*EXTRACTED RECORDS*.
--------------------------------------------------

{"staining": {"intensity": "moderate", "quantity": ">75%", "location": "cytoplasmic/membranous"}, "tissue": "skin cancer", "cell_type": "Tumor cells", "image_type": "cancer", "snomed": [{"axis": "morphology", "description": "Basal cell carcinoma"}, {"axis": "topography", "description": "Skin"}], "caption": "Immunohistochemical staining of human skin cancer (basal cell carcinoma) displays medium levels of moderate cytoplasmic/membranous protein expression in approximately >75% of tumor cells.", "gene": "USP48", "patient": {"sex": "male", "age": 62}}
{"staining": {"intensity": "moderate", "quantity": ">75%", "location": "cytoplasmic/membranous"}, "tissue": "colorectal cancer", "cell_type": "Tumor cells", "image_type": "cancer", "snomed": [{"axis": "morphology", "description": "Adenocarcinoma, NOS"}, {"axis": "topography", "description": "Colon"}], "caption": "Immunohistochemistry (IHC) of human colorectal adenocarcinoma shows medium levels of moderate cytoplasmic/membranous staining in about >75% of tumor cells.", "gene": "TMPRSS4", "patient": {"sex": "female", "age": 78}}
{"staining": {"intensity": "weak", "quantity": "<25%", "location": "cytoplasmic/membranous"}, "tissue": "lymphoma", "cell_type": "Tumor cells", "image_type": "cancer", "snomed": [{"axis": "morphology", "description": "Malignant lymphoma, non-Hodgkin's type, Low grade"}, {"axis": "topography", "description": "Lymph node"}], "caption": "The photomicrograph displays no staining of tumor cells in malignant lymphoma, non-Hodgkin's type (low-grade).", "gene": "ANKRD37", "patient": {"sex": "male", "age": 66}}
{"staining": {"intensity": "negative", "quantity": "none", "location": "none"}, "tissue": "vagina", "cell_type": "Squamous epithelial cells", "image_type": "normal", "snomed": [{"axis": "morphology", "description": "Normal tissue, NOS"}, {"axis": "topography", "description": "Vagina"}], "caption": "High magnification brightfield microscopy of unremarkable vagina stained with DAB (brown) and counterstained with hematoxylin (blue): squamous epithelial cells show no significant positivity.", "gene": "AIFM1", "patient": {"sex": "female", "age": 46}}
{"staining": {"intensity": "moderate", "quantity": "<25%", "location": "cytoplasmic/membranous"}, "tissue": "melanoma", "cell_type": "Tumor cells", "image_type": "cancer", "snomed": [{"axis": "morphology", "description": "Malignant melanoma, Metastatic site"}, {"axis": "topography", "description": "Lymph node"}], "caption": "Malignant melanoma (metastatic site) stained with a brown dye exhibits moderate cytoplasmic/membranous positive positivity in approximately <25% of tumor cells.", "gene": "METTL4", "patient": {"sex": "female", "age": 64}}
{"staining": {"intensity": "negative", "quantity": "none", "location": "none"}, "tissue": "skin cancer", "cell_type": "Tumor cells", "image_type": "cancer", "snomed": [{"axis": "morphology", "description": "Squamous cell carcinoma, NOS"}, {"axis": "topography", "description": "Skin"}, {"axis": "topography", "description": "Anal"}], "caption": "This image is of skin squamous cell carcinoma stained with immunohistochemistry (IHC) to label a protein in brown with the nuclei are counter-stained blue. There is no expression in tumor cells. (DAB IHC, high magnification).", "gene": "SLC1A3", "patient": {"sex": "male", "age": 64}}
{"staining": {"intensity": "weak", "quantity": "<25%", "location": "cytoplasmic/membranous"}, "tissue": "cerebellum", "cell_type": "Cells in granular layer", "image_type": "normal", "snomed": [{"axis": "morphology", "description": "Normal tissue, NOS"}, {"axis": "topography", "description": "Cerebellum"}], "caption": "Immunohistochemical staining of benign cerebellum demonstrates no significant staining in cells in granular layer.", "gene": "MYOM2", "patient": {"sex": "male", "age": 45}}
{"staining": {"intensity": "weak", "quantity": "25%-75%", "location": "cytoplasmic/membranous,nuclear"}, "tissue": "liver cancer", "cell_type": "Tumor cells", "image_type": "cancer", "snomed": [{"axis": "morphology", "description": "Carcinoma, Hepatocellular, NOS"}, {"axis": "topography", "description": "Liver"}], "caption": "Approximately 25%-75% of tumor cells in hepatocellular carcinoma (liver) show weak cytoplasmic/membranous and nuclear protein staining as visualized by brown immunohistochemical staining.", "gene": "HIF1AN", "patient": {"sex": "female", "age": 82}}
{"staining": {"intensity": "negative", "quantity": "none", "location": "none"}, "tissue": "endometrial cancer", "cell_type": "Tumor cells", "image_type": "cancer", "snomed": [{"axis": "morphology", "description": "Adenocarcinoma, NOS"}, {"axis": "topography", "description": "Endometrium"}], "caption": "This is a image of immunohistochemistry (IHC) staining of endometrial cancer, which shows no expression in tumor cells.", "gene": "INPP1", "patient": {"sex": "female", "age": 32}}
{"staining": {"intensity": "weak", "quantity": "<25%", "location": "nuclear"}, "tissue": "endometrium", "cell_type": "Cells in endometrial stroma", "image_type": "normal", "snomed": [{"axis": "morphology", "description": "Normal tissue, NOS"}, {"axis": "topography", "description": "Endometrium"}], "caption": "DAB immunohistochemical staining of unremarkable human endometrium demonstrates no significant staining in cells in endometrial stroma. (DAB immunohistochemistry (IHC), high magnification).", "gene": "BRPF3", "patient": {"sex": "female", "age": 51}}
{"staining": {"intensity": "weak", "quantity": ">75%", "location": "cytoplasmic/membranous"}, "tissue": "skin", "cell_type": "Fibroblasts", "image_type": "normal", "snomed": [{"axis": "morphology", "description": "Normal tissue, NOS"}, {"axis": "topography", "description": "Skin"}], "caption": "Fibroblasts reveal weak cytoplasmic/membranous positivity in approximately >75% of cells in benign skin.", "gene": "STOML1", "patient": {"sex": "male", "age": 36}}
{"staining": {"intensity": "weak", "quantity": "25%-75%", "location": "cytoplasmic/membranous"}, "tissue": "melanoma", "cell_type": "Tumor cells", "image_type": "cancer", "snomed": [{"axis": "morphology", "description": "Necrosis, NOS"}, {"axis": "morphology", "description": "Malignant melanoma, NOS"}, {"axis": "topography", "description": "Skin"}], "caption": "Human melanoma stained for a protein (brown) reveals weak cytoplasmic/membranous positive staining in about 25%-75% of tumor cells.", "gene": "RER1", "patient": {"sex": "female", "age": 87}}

--------------------------------------------------

*YOUR TASK*.
Could you transcribe the records in full, exactly?

*RESULT BELOW*.
{"staining": {"intensity": "moderate", "quantity": ">75%", "location": "cytoplasmic/membranous"}, "tissue": "skin cancer", "cell_type": "Tumor cells", "image_type": "cancer", "snomed": [{"axis": "morphology", "description": "Basal cell carcinoma"}, {"axis": "topography", "description": "Skin"}], "caption": "Immunohistochemical staining of human skin cancer (basal cell carcinoma) displays medium levels of moderate cytoplasmic/membranous protein expression in approximately >75% of tumor cells.", "gene": "USP48", "patient": {"sex": "male", "age": 62}}
{"staining": {"intensity": "moderate", "quantity": ">75%", "location": "cytoplasmic/membranous"}, "tissue": "colorectal cancer", "cell_type": "Tumor cells", "image_type": "cancer", "snomed": [{"axis": "morphology", "description": "Adenocarcinoma, NOS"}, {"axis": "topography", "description": "Colon"}], "caption": "Immunohistochemistry (IHC) of human colorectal adenocarcinoma shows medium levels of moderate cytoplasmic/membranous staining in about >75% of tumor cells.", "gene": "TMPRSS4", "patient": {"sex": "female", "age": 78}}
{"staining": {"intensity": "weak", "quantity": "<25%", "location": "cytoplasmic/membranous"}, "tissue": "lymphoma", "cell_type": "Tumor cells", "image_type": "cancer", "snomed": [{"axis": "morphology", "description": "Malignant lymphoma, non-Hodgkin's type, Low grade"}, {"axis": "topography", "description": "Lymph node"}], "caption": "The photomicrograph displays no staining of tumor cells in malignant lymphoma, non-Hodgkin's type (low-grade).", "gene": "ANKRD37", "patient": {"sex": "male", "age": 66}}
{"staining": {"intensity": "negative", "quantity": "none", "location": "none"}, "tissue": "vagina", "cell_type": "Squamous epithelial cells", "image_type": "normal", "snomed": [{"axis": "morphology", "description": "Normal tissue, NOS"}, {"axis": "topography", "description": "Vagina"}], "caption": "High magnification brightfield microscopy of unremarkable vagina stained with DAB (brown) and counterstained with hematoxylin (blue): squamous epithelial cells show no significant positivity.", "gene": "AIFM1", "patient": {"sex": "female", "age": 46}}
{"staining": {"intensity": "moderate", "quantity": "<25%", "location": "cytoplasmic/membranous"}, "tissue": "melanoma", "cell_type": "Tumor cells", "image_type": "cancer", "snomed": [{"axis": "morphology", "description": "Malignant melanoma, Metastatic site"}, {"axis": "topography", "description": "Lymph node"}], "caption": "Malignant melanoma (metastatic site) stained with a brown dye exhibits moderate cytoplasmic/membranous positive positivity in approximately <25% of tumor cells.", "gene": "METTL4", "patient": {"sex": "female", "age": 64}}
{"staining": {"intensity": "negative", "quantity": "none", "location": "none"}, "tissue": "skin cancer", "cell_type": "Tumor cells", "image_type": "cancer", "snomed": [{"axis": "morphology", "description": "Squamous cell carcinoma, NOS"}, {"axis": "topography", "description": "Skin"}, {"axis": "topography", "description": "Anal"}], "caption": "This image is of skin squamous cell carcinoma stained with immunohistochemistry (IHC) to label a protein in brown with the nuclei are counter-stained blue. There is no expression in tumor cells. (DAB IHC, high magnification).", "gene": "SLC1A3", "patient": {"sex": "male", "age": 64}}
{"staining": {"intensity": "weak", "quantity": "<25%", "location": "cytoplasmic/membranous"}, "tissue": "cerebellum", "cell_type": "Cells in granular layer", "image_type": "normal", "snomed": [{"axis": "morphology", "description": "Normal tissue, NOS"}, {"axis": "topography", "description": "Cerebellum"}], "caption": "Immunohistochemical staining of benign cerebellum demonstrates no significant staining in cells in granular layer.", "gene": "MYOM2", "patient": {"sex": "male", "age": 45}}
{"staining": {"intensity": "weak", "quantity": "25%-75%", "location": "cytoplasmic/membranous,nuclear"}, "tissue": "liver cancer", "cell_type": "Tumor cells", "image_type": "cancer", "snomed": [{"axis": "morphology", "description": "Carcinoma, Hepatocellular, NOS"}, {"axis": "topography", "description": "Liver"}], "caption": "Approximately 25%-75% of tumor cells in hepatocellular carcinoma (liver) show weak cytoplasmic/membranous and nuclear protein staining as visualized by brown immunohistochemical staining.", "gene": "HIF1AN", "patient": {"sex": "female", "age": 82}}
{"staining": {"intensity": "negative", "quantity": "none", "location": "none"}, "tissue": "endometrial cancer", "cell_type": "Tumor cells", "image_type": "cancer", "snomed": [{"axis": "morphology", "description": "Adenocarcinoma, NOS"}, {"axis": "topography", "description": "Endometrium"}], "caption": "This is a image of immunohistochemistry (IHC) staining of endometrial cancer, which shows no expression in tumor cells.", "gene": "INPP1", "patient": {"sex": "female", "age": 32}}
{"staining": {"intensity": "weak", "quantity": "<25%", "location": "nuclear"}, "tissue": "endometrium", "cell_type": "Cells in endometrial stroma", "image_type": "normal", "snomed": [{"axis": "morphology", "description": "Normal tissue, NOS"}, {"axis": "topography", "description": "Endometrium"}], "caption": "DAB immunohistochemical staining of unremarkable human endometrium demonstrates no significant staining in cells in endometrial stroma. (DAB immunohistochemistry (IHC), high magnification).", "gene": "BRPF3", "patient": {"sex": "female", "age": 51}}
{"staining": {"intensity": "weak", "quantity": ">75%", "location": "cytoplasmic/membranous"}, "tissue": "skin", "cell_type": "Fibroblasts", "image_type": "normal", "snomed": [{"axis": "morphology", "description": "Normal tissue, NOS"}, {"axis": "topography", "description": "Skin"}], "caption": "Fibroblasts reveal weak cytoplasmic/membranous positivity in approximately >75% of cells in benign skin.", "gene": "STOML1", "patient": {"sex": "male", "age": 36}}
{"staining": {"intensity": "weak", "quantity": "25%-75%", "location": "cytoplasmic/membranous"}, "tissue": "melanoma", "cell_type": "Tumor cells", "image_type": "cancer", "snomed": [{"axis": "morphology", "description": "Necrosis, NOS"}, {"axis": "morphology", "description": "Malignant melanoma, NOS"}, {"axis": "topography", "description": "Skin"}], "caption": "Human melanoma stained for a protein (brown) reveals weak cytoplasmic/membranous positive staining in about 25%-75% of tumor cells.", "gene": "RER1", "patient": {"sex": "female", "age": 87}}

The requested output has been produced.